Shop owners unable to talk for the amount of chewing tobacco in their lower lip, teeth stained yellow and red. Shop owners recall your name instantly, waving each time you walk by. Indians playing cowboys in modern day Bollywood westerns. Glamor magazines showcasing the clothing, jewelry, cars, and lifestyles of actors, 1950’s Hollywood but on a much larger, faster scale. But what I really want to know, When will the Indians finally kiss on the big screen?

alley shop, Varanasi

“Where you from?! Hey! Where you from?! You Canada?”
“No, from the U.S. … America.”
“Oh! President Bush?” (smiling)
“No comment.” (smiling in return)
“Obama? Clinton? Which one will you pick?”

Old women sit in front of Nike and Jean brand retail stores, the neon signs and florescent lighting a spotlight on the imbalance of this equation in all cities, but amplified here where begging girls carry toddlers under arm. In alley ways they exchange the child as a shared commodity, counting earnings before moving out again for another round. Children tap on the glass of idle cars, pointing to their mouths and stomachs until the traffic light changes, their fingers sliding off the glass as the car rolls ahead. I stole a glance but could not maintain eye contact. Something snapped inside and I turned away, uncertain why. I have money, but not enough to feed them all. So which one? Or fifty? Or one hundred million? Overwhelmed, I froze, and did nothing.
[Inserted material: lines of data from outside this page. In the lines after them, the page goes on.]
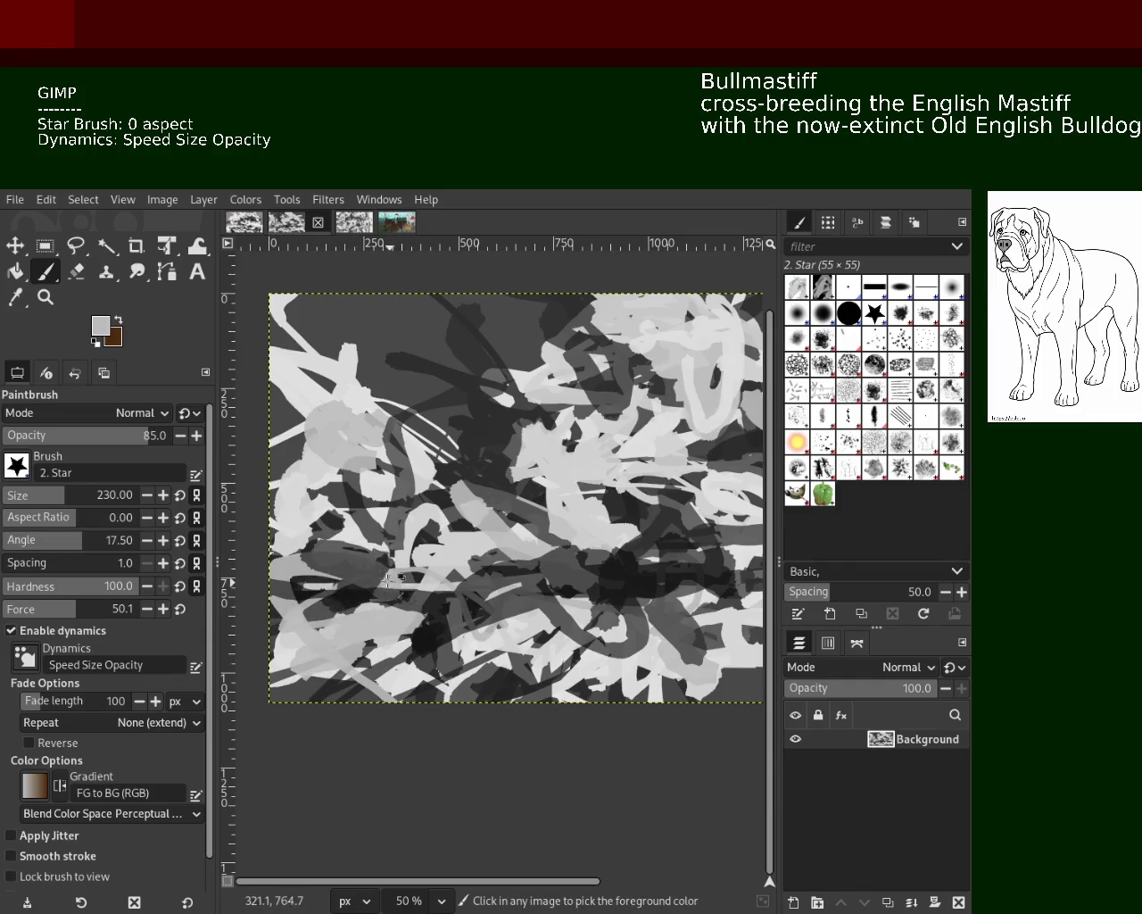
{"action": "mouse_move", "coordinate": [279, 541]}
{"action": "left_mouse_down"}
{"action": "mouse_move", "coordinate": [295, 564]}
{"action": "mouse_move", "coordinate": [366, 597]}
{"action": "left_mouse_up"}
{"action": "key", "text": "ctrl+z"}
{"action": "left_click", "coordinate": [332, 560], "text": "ctrl"}
{"action": "key", "text": "ctrl+z"}
{"action": "left_click", "coordinate": [538, 641], "text": "ctrl"}
{"action": "left_click_drag", "start_coordinate": [549, 611], "coordinate": [428, 705]}
{"action": "key", "text": "ctrl+z"}
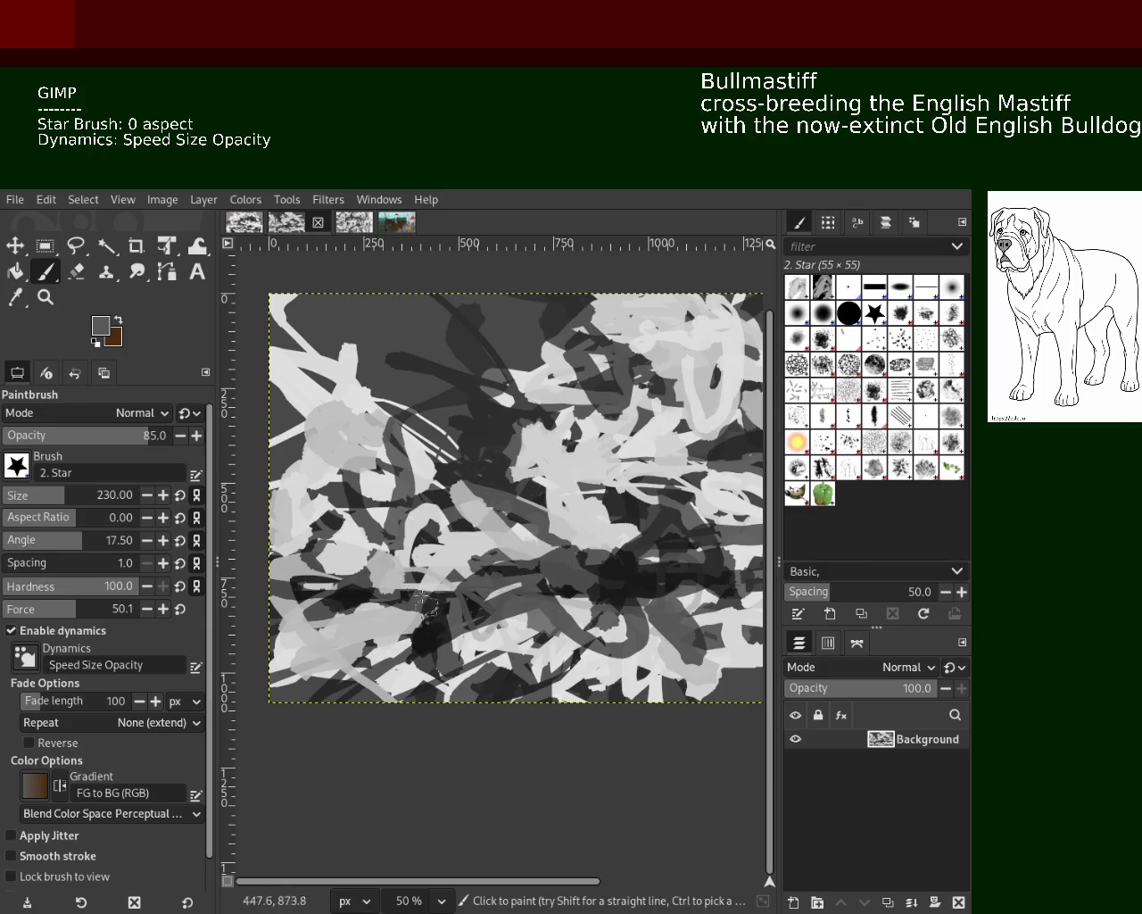
{"action": "left_click", "coordinate": [427, 540], "text": "ctrl"}
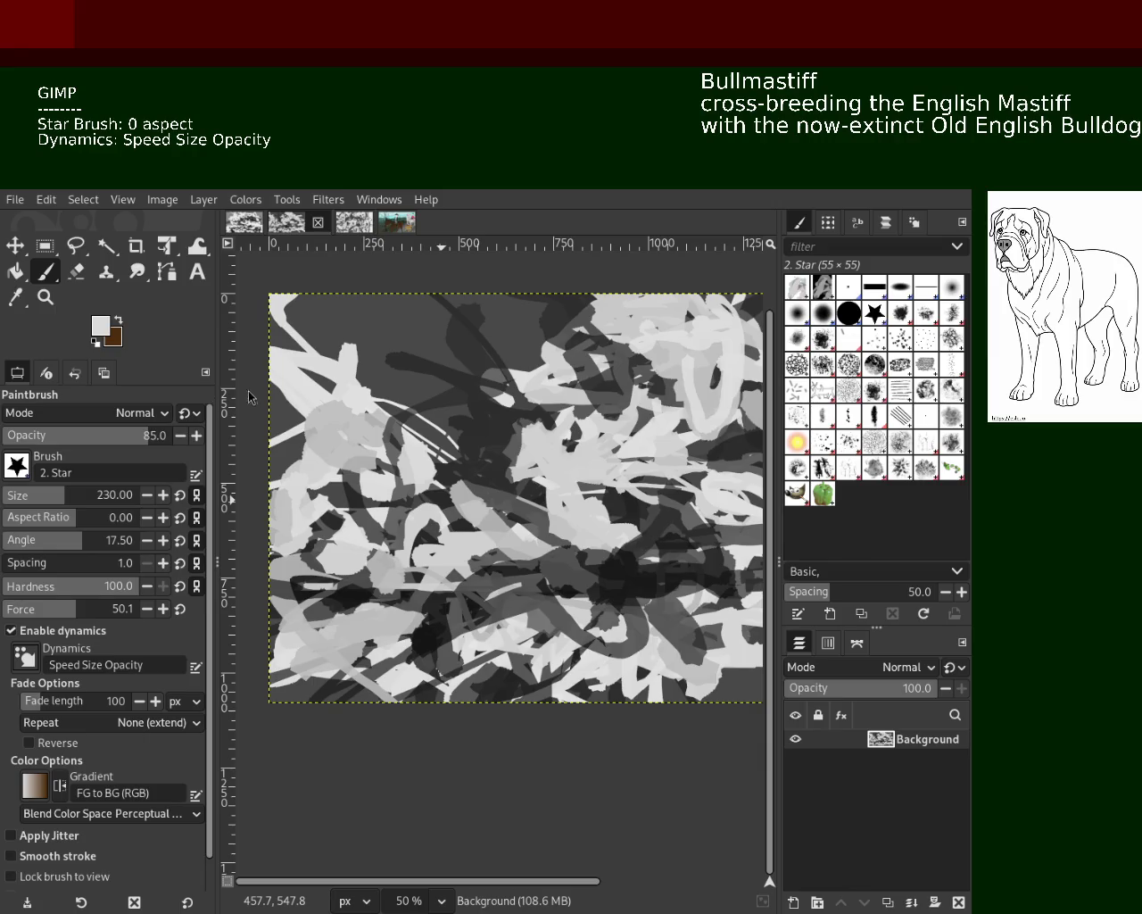
{"action": "left_click", "coordinate": [396, 222]}
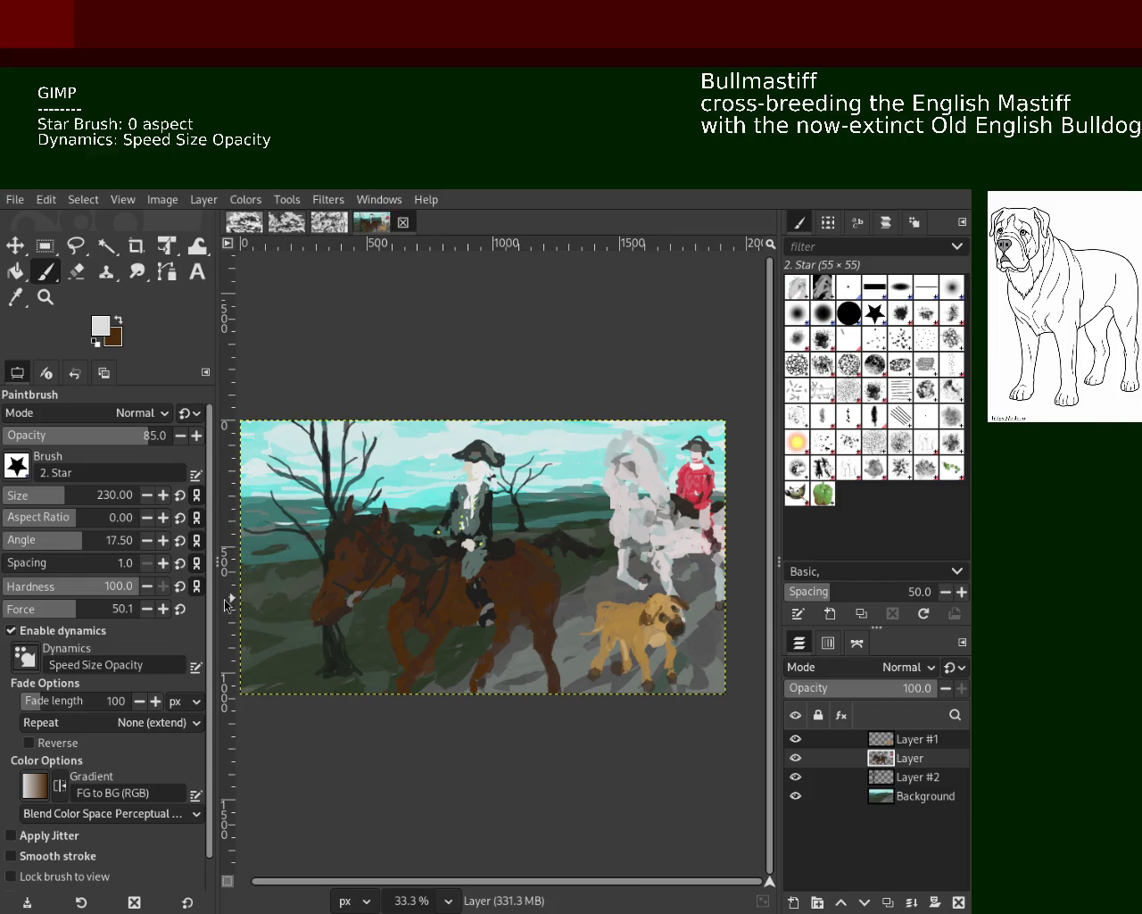
Bring up the other grey scribble image and begin zooming out on it.
{"action": "left_click", "coordinate": [45, 297]}
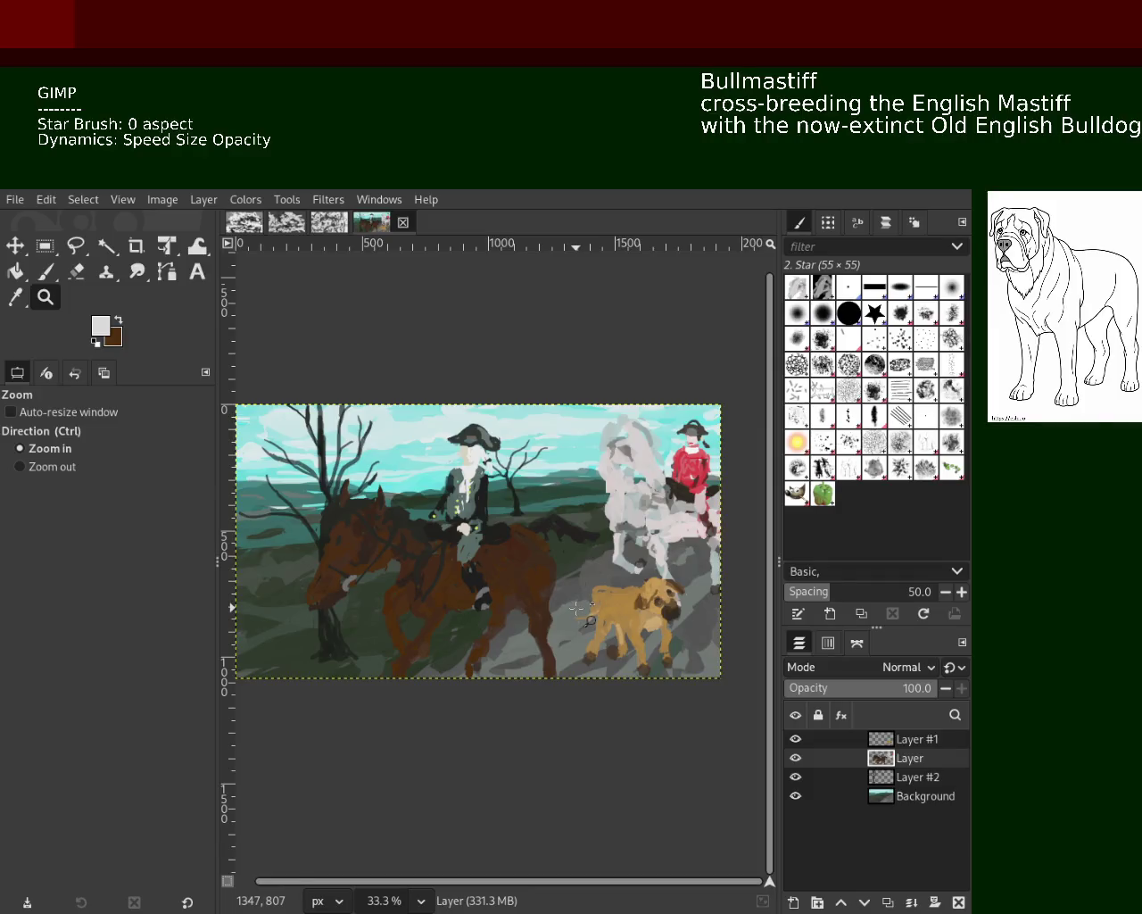
{"action": "left_click", "coordinate": [328, 227]}
{"action": "left_click", "coordinate": [45, 273]}
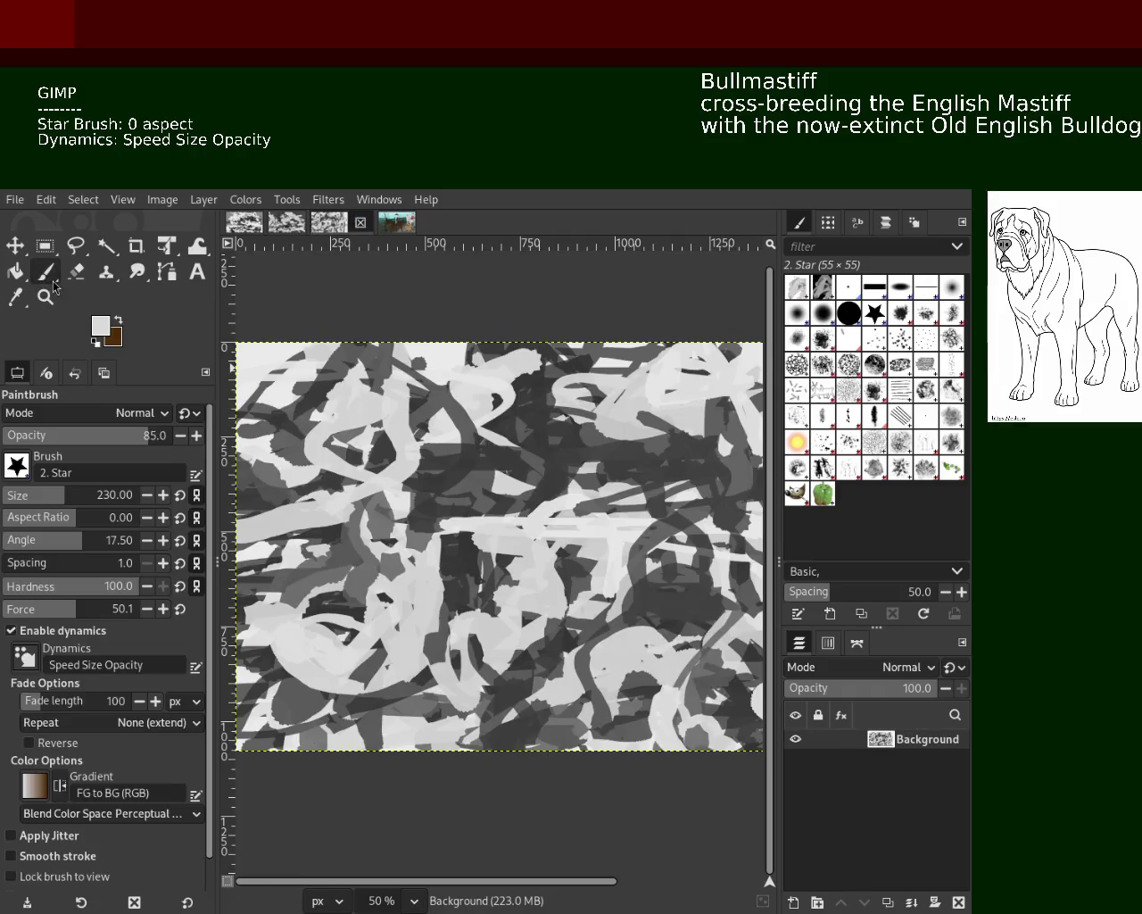
{"action": "left_click", "coordinate": [45, 298]}
{"action": "left_click", "coordinate": [505, 548], "text": "ctrl"}
{"action": "left_click", "coordinate": [504, 548], "text": "ctrl"}
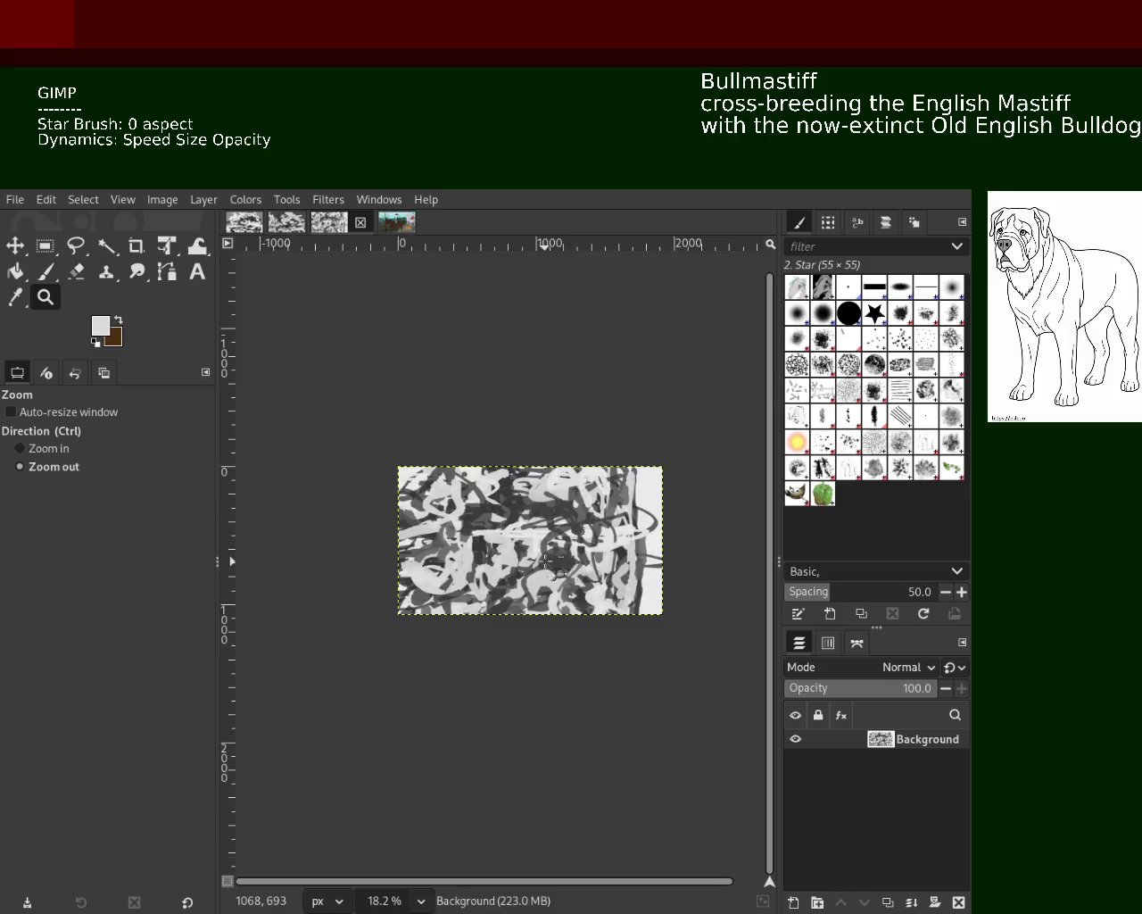
{"action": "left_click", "coordinate": [504, 548], "text": "ctrl"}
Recentre the scribble canvas and settle the view at 33.3% zoom.
{"action": "left_click", "coordinate": [535, 553], "text": "ctrl"}
{"action": "left_click", "coordinate": [571, 563]}
{"action": "left_click", "coordinate": [588, 566]}
{"action": "left_click", "coordinate": [591, 568]}
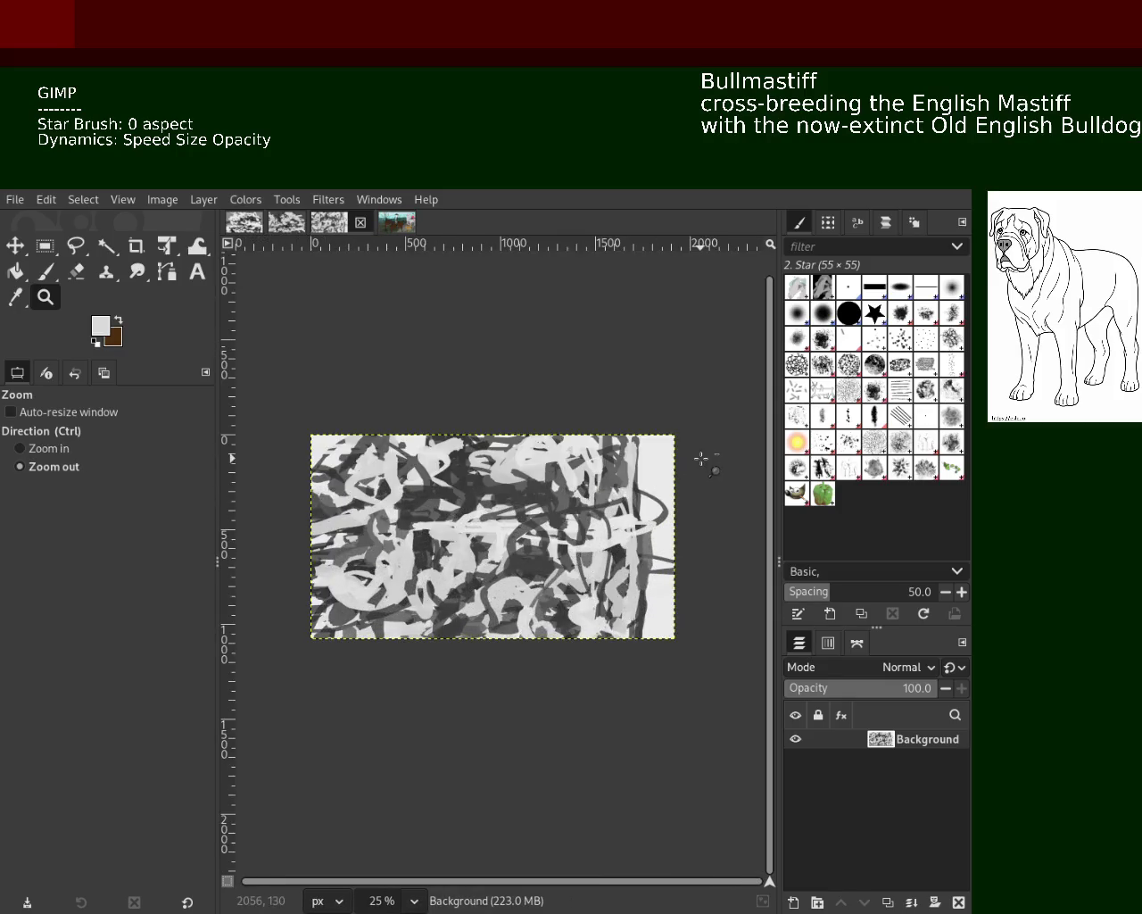
{"action": "left_click", "coordinate": [696, 459], "text": "ctrl"}
{"action": "left_click", "coordinate": [696, 460], "text": "ctrl"}
{"action": "left_click", "coordinate": [647, 477]}
{"action": "left_click", "coordinate": [647, 478]}
{"action": "left_click", "coordinate": [648, 478]}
bathing with cell phone, Hampi

Women in colorful sarees work construction sites, barefoot, alongside filthy men. Giant muscular men with turbines and wicked, curled black mustaches smile with illuminated eyes, bowing slightly as one enters their protected domain, a hotel, bank, or restaurant. Teenagers demonstrate independence in dress, jobs, and style. Men bathe in rivers while talking on their cell phones, an elephant spraying its master near by. And yes, monkeys really do steal bananas, from a rickshaw, your hotel room, even your hand.

Hundreds, sometimes thousands of straight-A students compete for a single position in a university. Climbing to the top requires cutting to the front of the line. Too many people to just be average, if you want more. Too many people to be just another number. An intelligence exodus unfolds when the line is too long, and other countries offer a better life, faster.

beach

Yet this is the birthplace of yoga and so many forms of meditation, massage, and ultimate, sexual bliss. What an incredible, harsh, and beautiful contrast which I will never fully comprehend.